If we imagine the hemisphere and vase as being made from lots of tiny grains of sand, then we just showed, intuitively, that the two solids have the same number of grains of sand in every layer. So there should be the same number of grains in total, i.e., the volumes should match. This intuition is exactly right:

Cavalieri’s Principle: any two shapes that have matching horizontal cross sectional areas also have the same volume.

So the volumes are indeed equal, and all that’s left is to compute the volume of the vase. But we can do this! Recall that the cone has volume \(\frac{1}{3} (\text{area of base}) (\text{height}) = \frac{1}{3}\pi r^3\) (better yet, prove this too! Hint: use Cavalieri’s Principle again to compare to a triangular pyramid). Likewise, the cylinder has volume \((\text{area of base}) (\text{height}) = \pi r^3\), so the vase (and hemisphere) have volume \(\pi r^3 – \frac{1}{3} \pi r^3 = \frac{2}{3}\pi r^3\). The volume of the whole sphere is thus \(\frac{4}{3}\pi r^3\). Success!

The following visualization illustrates what we have shown, namely $$\text{hemisphere} + \text{cone} = \text{cylinder}.$$ The “grains of sand” in the hemisphere are being displaced horizontally by the stabbing cone, and at the end we have exactly filled the cylinder.

Stabbing a cone into a hemisphere
Stabbing a cone into a hemisphere made of horizontally-moving "sand particles" exactly fills a cylinder.

Kissing Spheres

If you put a quarter flat on a table, you can surround it with six other quarters that all touch the original. Is this the best you can do, if the coins can’t overlap? Well, yes: the coins are packed as tightly as possible, so there is no room for a seventh coin to fit around the middle one. We call this the Kissing Number Problem, and it gets much more interesting if you jump from two dimensions to three: given a sphere of radius 1, how many nonoverlapping spheres (of radius 1) can you place around it such that they all “kiss” the original sphere? Said differently, what is the kissing number in 3 dimensions?

Here’s a pretty good attempt: If you put one sphere at each vertex of a cuboctahedron like this,

Twelve spheres all kissing a central (blue) sphere and arranged at the vertices of a cuboctahedron.
Twelve spheres all kissing a central (blue) sphere and arranged at the vertices of a cuboctahedron.

you’ll end up with 12 that seem pretty tightly packed.
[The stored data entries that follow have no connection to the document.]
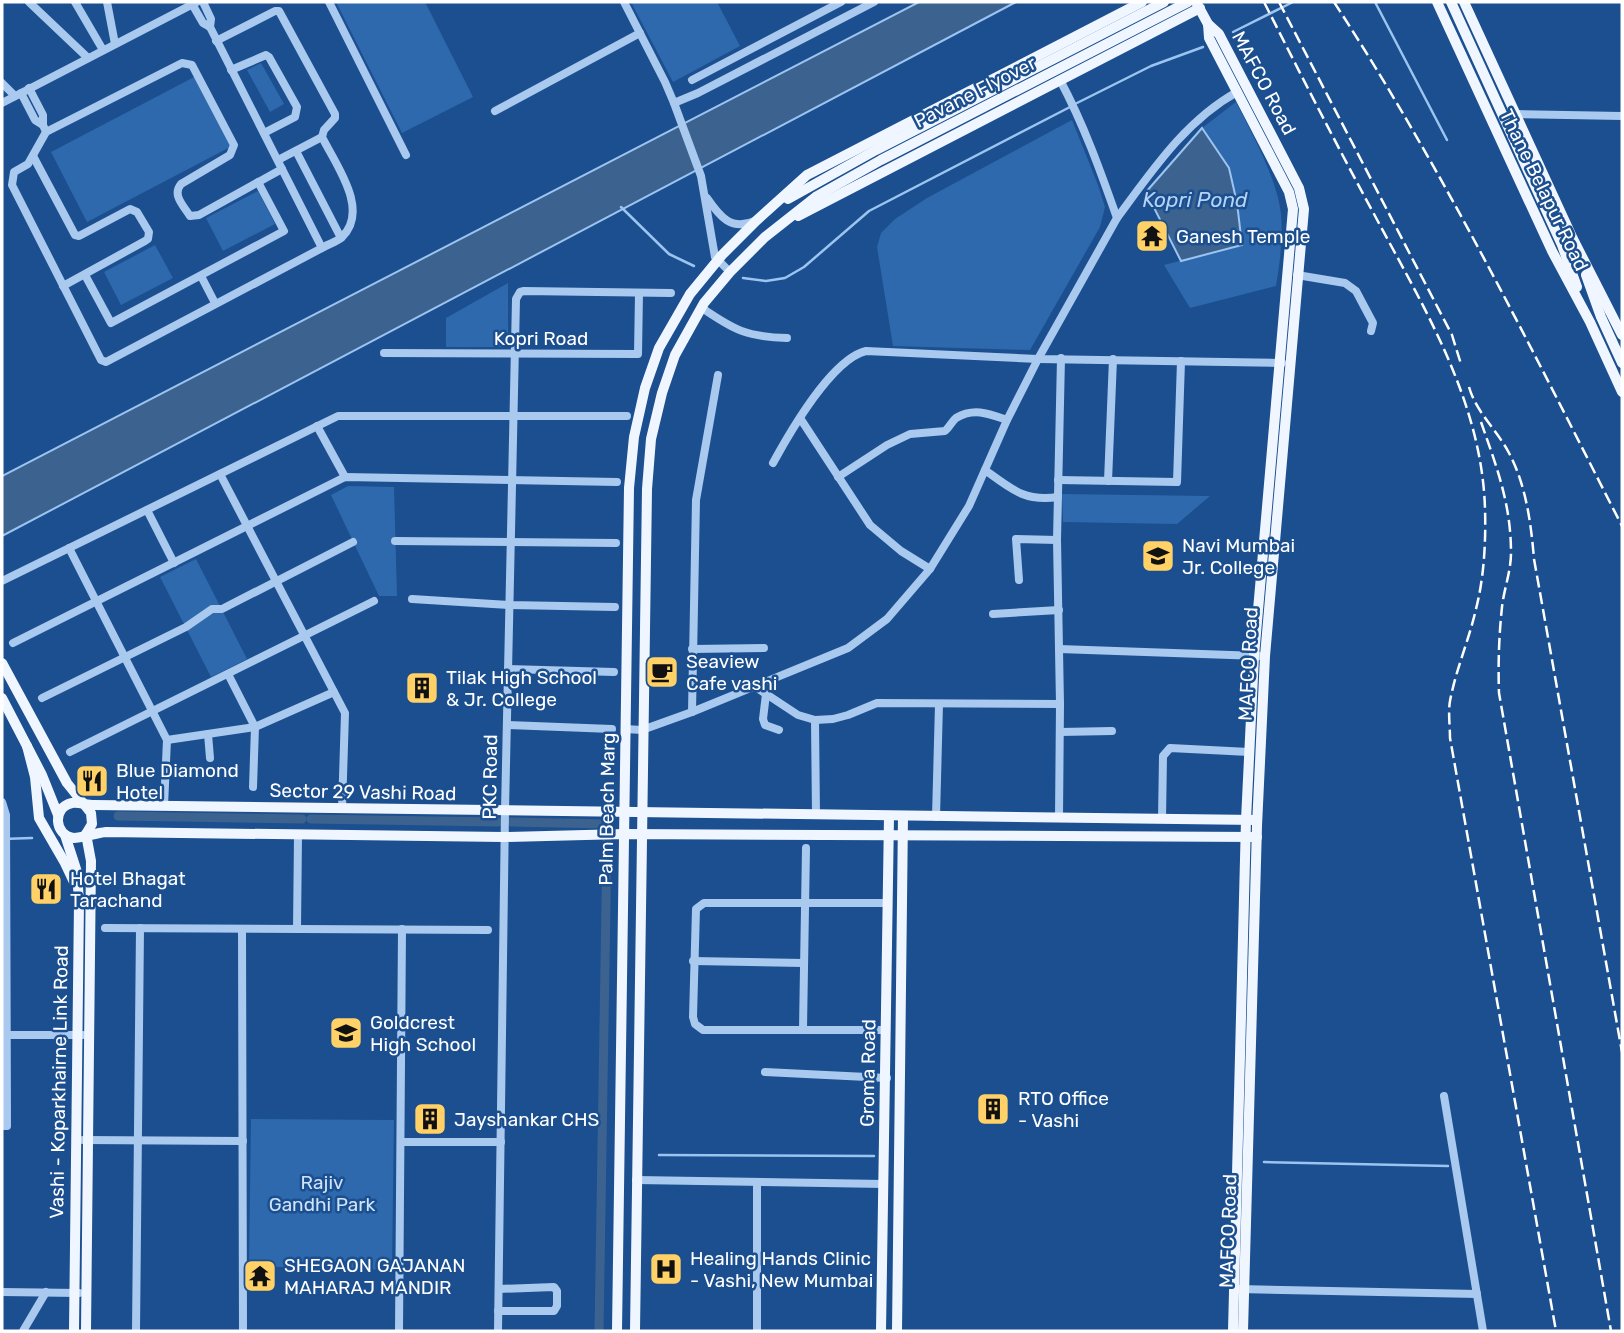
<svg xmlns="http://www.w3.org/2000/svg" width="1624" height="1333" viewBox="0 0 1624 1333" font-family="Rubik,sans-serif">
<rect width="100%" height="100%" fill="#1b4f8f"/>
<g fill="#2e69ad">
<polygon points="336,2 425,2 473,97 402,133"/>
<polygon points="631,2 717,2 740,46 673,82"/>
<polygon points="261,63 284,104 270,112 247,70"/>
<polygon points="198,75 234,145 87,222 51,152"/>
<path d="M 1236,102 C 1252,134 1278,180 1281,215 C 1283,239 1280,262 1276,286 L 1190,308 L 1164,265 L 1242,245 L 1230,168 L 1202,128 Z"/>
<polygon points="1072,120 1098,185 1105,207 1100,227 1030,350 893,346 877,247 881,233 895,219 927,198"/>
<polygon points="258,191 275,224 223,251 206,218"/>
<polygon points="155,245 173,278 121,305 104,272"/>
<polygon points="508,283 508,347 446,347 446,318"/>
<polygon points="348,486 394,487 397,596 379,596 331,495"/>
<polygon points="1062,494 1210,496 1177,524 1063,522"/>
<polygon points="196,559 247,659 211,677 160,577"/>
<polygon points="251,1119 394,1120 392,1270 249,1266"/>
</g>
<g fill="#3c6290" stroke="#9cc4f0" stroke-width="2">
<polygon points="919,2 1016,2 2,536 2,476"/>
<polygon points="1202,128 1229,168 1237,203 1242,245 1181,261 1146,192"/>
</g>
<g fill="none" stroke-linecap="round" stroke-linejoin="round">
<g stroke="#9cc4f0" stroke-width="2.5">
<polyline points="1375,2 1447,140"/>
<polyline points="1233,32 1293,2"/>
<polyline points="1075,104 1151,66 1203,47"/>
<polyline points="621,207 669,254 694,266"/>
<polyline points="743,278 766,281 785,278 804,267 869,211 1070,107"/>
<polyline points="2,839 32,838"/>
<polyline points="659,1155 874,1156"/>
<polyline points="1264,1162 1448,1166"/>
</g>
<g stroke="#3c6290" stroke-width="9">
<polyline points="118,816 302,819"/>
<polyline points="311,819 498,822"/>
<polyline points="511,822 607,824"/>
<polyline points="599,1331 607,841"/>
</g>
<g stroke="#a9c9ee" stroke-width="8">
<polyline points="29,2 88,58"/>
<polyline points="75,2 103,50"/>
<polyline points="107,2 115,44"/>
<polyline points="329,2 406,155"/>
<polyline points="624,2 665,82 674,103 701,176 715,257 730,272"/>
<polyline points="192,4 203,23 210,27 211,19 203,2"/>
<path d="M 216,41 L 275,11 L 279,11 L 335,114 L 335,118 L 324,130 L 322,137 C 336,165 370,210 342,237 C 337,242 328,244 322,248"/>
<polyline points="231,70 266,55 269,57 297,107 295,117 264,133"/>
<polyline points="692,80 841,2"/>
<polyline points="2,83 15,96"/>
<polyline points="21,93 35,120 43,125 43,115 29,88"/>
<polyline points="2,103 197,2"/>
<polyline points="674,103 698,93 874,2"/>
<polyline points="495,111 640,33"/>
<polyline points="1515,114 1622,116"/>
<polyline points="43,125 46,132 28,164 14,172 12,185 101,360 106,362 322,248 210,27"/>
<path d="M 46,132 L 182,63 L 192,65 L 234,145 L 230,155 L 181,184 C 172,195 183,205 190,216 L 199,215 L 282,169"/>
<polyline points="296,151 341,238"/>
<polyline points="33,156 75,235 79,236 130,209 137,212 149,232 148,239 145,241 63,286"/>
<polyline points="278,160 322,137"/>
<path d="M 707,198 C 720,217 731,231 755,221"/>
<path d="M 1117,218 C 1152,171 1185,121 1237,92"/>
<polyline points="85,275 111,323 284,231 258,182"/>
<polyline points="1297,275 1345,283 1356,291 1373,323 1371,331"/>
<polyline points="201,276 215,303"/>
<path d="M 702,308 C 734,330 747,337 787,338"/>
<polyline points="384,353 638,354 639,293"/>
<polyline points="800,418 870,525 901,551 930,569"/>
<polyline points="317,426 345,477"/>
<path d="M 773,463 C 790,432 832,359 866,351 L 1038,359 L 1282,363"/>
<path d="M 985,470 C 1011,489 1025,502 1058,497"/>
<polyline points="220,474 345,713 342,809"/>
<path d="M 838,477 L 887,445 L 910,434 L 945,431 C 950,427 952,421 956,418 C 974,407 990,414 1007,420"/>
<polyline points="1058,480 1177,482 1181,361"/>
<polyline points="1108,481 1113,359"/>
<polyline points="147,510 174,563"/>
<polyline points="395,541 616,543"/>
<polyline points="69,548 167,740 164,806"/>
<polyline points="1019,580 1016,539 1057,540"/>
<polyline points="2,581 338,416 627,416"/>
<polyline points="412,599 509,605 615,607"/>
<polyline points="993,614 1059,610"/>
<polyline points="13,643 345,477 617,482"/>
<polyline points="692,649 764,648"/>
<polyline points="1059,649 1259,656"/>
<polyline points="508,669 614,672"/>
<polyline points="228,674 255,727 253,787"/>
<polyline points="754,686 798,715 815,720 833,719 848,715 877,703 1060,704"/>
<polyline points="766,694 763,719 765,725 779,730"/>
<polyline points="42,698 186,627 212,609 222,609 353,542"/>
<polyline points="692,712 696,500 718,375"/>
<polyline points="815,720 816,815"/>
<polyline points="507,725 612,729"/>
<path d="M 625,729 L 642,730 L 692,712 L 848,648 L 887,619 L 930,569 L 969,506 L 1007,420 L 1038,359 L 1117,218 C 1100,170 1084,125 1060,80"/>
<polyline points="1060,732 1112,731"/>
<polyline points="208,734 210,758"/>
<polyline points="167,740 255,727 334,692"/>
<polyline points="70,752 374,601"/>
<polyline points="2,802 6,815 7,1126 2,1126"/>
<polyline points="936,817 939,704"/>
<polyline points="1059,818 1060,704 1057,540 1061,358"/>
<polyline points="1162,819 1163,756 1170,748 1249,752"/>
<polyline points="105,928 488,930"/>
<polyline points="242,929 243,1331"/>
<polyline points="297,929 298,835"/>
<polyline points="693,961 803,963"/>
<polyline points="803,1029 806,848"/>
<polyline points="886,1030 703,1030 695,1024 693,1017 696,909 704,903 888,903"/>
<polyline points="2,1035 83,1035"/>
<polyline points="765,1072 887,1078"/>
<polyline points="1444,1096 1483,1331"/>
<polyline points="83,1140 243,1141"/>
<polyline points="401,1142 501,1142"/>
<polyline points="636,1180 884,1184"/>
<polyline points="1238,1289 1477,1294"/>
<polyline points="2,1292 79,1293"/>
<polyline points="498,1311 554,1311 557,1306 557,1291 554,1287 499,1289"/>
<polyline points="23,1331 46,1292"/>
<polyline points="136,1331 140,928"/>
<polyline points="399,1331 402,929"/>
<polyline points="498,1331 505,811 516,299 520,292 524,291 671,293"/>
<polyline points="757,1331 757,1182"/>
</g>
<g stroke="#f0f6ff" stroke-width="10">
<polyline points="1196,2 1208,24 1219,34 1299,188 1304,209 1265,656 1257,826 1243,1331"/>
<polyline points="1437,2 1552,251 1590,322 1622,392"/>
<polyline points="1451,2 1562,245 1577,287"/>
<polyline points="1464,2 1573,239 1622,335"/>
<polyline points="1208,24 1209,38 1289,192 1293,209 1254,656 1246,820 1233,1331"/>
<polyline points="788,199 876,150 1164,2"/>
<polyline points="798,216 1200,8"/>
<polyline points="1586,275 1601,317 1622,363"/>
<polyline points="2,663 67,783 91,813 92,824 86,834"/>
<polyline points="2,698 42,775 58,815"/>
<polyline points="27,746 35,777 39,818 65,863 74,882"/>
<polyline points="65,835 77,872 79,902 74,1331"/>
<path d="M 1257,837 L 624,834 L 504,837 L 106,832 C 96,833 81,838 74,838 C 54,836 52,807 72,803 C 78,802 87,805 94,805 L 1257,820"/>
<polyline points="86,1331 91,861 86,834"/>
<polyline points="617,1331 629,488 634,437 645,388 659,348 690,294 722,255 756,221 807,175 1142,2"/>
<polyline points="635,1331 647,489 651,439 662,393 675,355 704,303 730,272 765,237 817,196 881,160 1188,2"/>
<polyline points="881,1331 889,816"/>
<polyline points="897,1331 903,816"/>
</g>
<g stroke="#fff" stroke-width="2.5" stroke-dasharray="12 5" stroke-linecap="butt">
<path d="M 1264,2 C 1300,73 1336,144 1374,214 C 1423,306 1482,401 1485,509 C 1486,541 1484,578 1476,609 C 1469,640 1456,669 1450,701 C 1448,712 1450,726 1450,738 L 1556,1331"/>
<polyline points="1279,2 1452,335 1461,364"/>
<path d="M 1334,2 C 1443,169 1531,348 1622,526"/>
<path d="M 1469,387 C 1476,412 1497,430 1509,453 C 1526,485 1531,523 1534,559 L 1622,1052"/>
<path d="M 1481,422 C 1497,468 1511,504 1511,553 C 1511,571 1504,589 1502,607 C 1499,635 1498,664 1499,693 L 1611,1331"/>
</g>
</g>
<defs>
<symbol id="temple-square" viewBox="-11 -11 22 22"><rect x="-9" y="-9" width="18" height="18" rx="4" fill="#ffd166" stroke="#1b4f8f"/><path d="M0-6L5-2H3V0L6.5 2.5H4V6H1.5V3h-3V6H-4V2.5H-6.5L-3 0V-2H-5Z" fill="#111"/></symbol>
<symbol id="university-square" viewBox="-11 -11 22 22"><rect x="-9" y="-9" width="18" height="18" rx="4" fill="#ffd166" stroke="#1b4f8f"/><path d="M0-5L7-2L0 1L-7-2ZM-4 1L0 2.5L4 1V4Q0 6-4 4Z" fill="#111"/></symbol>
<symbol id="cafe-square" viewBox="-11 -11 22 22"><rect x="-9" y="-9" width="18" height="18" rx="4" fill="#ffd166" stroke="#1b4f8f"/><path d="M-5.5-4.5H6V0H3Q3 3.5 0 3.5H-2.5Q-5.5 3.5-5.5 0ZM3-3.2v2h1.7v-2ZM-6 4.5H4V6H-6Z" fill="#111"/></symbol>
<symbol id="building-square" viewBox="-11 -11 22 22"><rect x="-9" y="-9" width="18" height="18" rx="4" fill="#ffd166" stroke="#1b4f8f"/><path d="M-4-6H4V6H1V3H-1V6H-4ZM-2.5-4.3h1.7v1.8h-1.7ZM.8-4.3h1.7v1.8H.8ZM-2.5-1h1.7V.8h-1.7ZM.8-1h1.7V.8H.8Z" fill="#111"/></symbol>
<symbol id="restaurant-square" viewBox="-11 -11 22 22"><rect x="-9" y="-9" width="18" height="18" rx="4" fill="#ffd166" stroke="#1b4f8f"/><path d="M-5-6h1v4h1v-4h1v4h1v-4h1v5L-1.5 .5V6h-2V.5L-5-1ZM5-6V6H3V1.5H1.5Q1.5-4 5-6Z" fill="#111"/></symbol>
<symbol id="school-square" viewBox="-11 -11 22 22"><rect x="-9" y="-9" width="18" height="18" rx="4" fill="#ffd166" stroke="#1b4f8f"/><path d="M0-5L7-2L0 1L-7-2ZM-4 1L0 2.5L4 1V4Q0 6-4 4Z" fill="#111"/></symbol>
<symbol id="hospital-square" viewBox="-11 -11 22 22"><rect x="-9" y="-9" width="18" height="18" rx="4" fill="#ffd166" stroke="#1b4f8f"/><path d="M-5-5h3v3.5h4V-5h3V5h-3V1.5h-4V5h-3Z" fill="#111"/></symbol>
</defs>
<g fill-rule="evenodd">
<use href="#temple-square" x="1133" y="217" width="38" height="38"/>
<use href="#university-square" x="1139" y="537" width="38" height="38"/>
<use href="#cafe-square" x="643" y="653" width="38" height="38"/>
<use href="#building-square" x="403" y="669" width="38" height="38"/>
<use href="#restaurant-square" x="73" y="762" width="38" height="38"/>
<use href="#restaurant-square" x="27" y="870" width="38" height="38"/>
<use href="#school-square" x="327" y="1014" width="38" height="38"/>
<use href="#building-square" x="974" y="1090" width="38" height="38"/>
<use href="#building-square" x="411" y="1100" width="38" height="38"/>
<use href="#hospital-square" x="647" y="1250" width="38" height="38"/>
<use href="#temple-square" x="241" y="1257" width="38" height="38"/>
</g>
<g text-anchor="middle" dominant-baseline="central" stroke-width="5" stroke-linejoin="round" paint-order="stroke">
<g font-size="19" fill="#fff" stroke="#1b4f8f">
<text transform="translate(1264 83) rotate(62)">MAFCO Road</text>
<text transform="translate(975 92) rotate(-27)">Pavane Flyover</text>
<text transform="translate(1544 190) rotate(64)">Thane Belapur Road</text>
<text x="541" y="338">Kopri Road</text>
<text transform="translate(1248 664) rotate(-87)">MAFCO Road</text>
<text transform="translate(490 777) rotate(-89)">PKC Road</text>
<text transform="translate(363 792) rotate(1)">Sector 29 Vashi Road</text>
<text transform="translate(607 809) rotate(-89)">Palm Beach Marg</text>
<text transform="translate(868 1073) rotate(-89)">Groma Road</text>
<text transform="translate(59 1082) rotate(-89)">Vashi - Koparkhairne Link Road</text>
<text transform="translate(1228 1231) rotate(-88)">MAFCO Road</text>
</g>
<g font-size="19" fill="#fff" stroke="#1b4f8f" text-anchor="start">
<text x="1176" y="236">Ganesh Temple</text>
<text x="1182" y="545">Navi Mumbai<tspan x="1182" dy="22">Jr. College</tspan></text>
<text x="686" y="661">Seaview<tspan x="686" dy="22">Cafe vashi</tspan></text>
<text x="446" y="677">Tilak High School<tspan x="446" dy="22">&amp; Jr. College</tspan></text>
<text x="116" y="770">Blue Diamond<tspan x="116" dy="22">Hotel</tspan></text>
<text x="70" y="878">Hotel Bhagat<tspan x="70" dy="22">Tarachand</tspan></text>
<text x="370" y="1022">Goldcrest<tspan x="370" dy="22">High School</tspan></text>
<text x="1018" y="1098">RTO Office<tspan x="1018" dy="22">- Vashi</tspan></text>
<text x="454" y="1119">Jayshankar CHS</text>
<text x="690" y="1258">Healing Hands Clinic<tspan x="690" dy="22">- Vashi, New Mumbai</tspan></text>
<text x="284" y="1265">SHEGAON GAJANAN<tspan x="284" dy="22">MAHARAJ MANDIR</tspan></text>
</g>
<g font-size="19" fill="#cfe3fa" stroke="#1b4f8f">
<text x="322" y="1182">Rajiv<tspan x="322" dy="22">Gandhi Park</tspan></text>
</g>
<g font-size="21" font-style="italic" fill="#b5d3f5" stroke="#1b4f8f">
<text x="1195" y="199">Kopri Pond</text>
</g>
</g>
<rect width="1624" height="1333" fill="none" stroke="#ffffff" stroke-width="7"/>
</svg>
In another try, you could put a sphere at each vertex of an icosahedron:

Twelve spheres all kissing a central (blue) sphere and arranged at the vertices of an icosahedron.
Twelve spheres all kissing a central (blue) sphere and arranged at the vertices of an icosahedron.

You’ll again get 12, but this time there is noticable wiggle room to move the spheres without losing contact with the central sphere—so much wiggle room, in fact, that any two spheres can switch places! Is there enough extra space for a 13th sphere to fit? This was a topic of heated debate between Isaac Newton and David Gregory (who believed 12 and 13, respectively), but it was not resolved until much later, in 1953, in favor of Newton’s 12. The proof is highly nontrivial.

What about still higher dimensions? What is the kissing number in four dimensions? (What does a 4-dimensional sphere even look like? Perhaps a topic of a future post…) This too is known, and the answer is 24—the proof is again quite difficult. See if you can figure out the arrangement! What about dimension 5, 6, 7, … ? As might be expected, the problem gets even harder in higher dimensions, and no other exact kissing numbers are known—except for two. Due to some veritable mathematical miracles (namely, the highly symmetric structures called the E8 lattice and the Leech lattice), the kissing numbers in dimensions 8 and 24 have been shown to be 240 and 196560, respectively.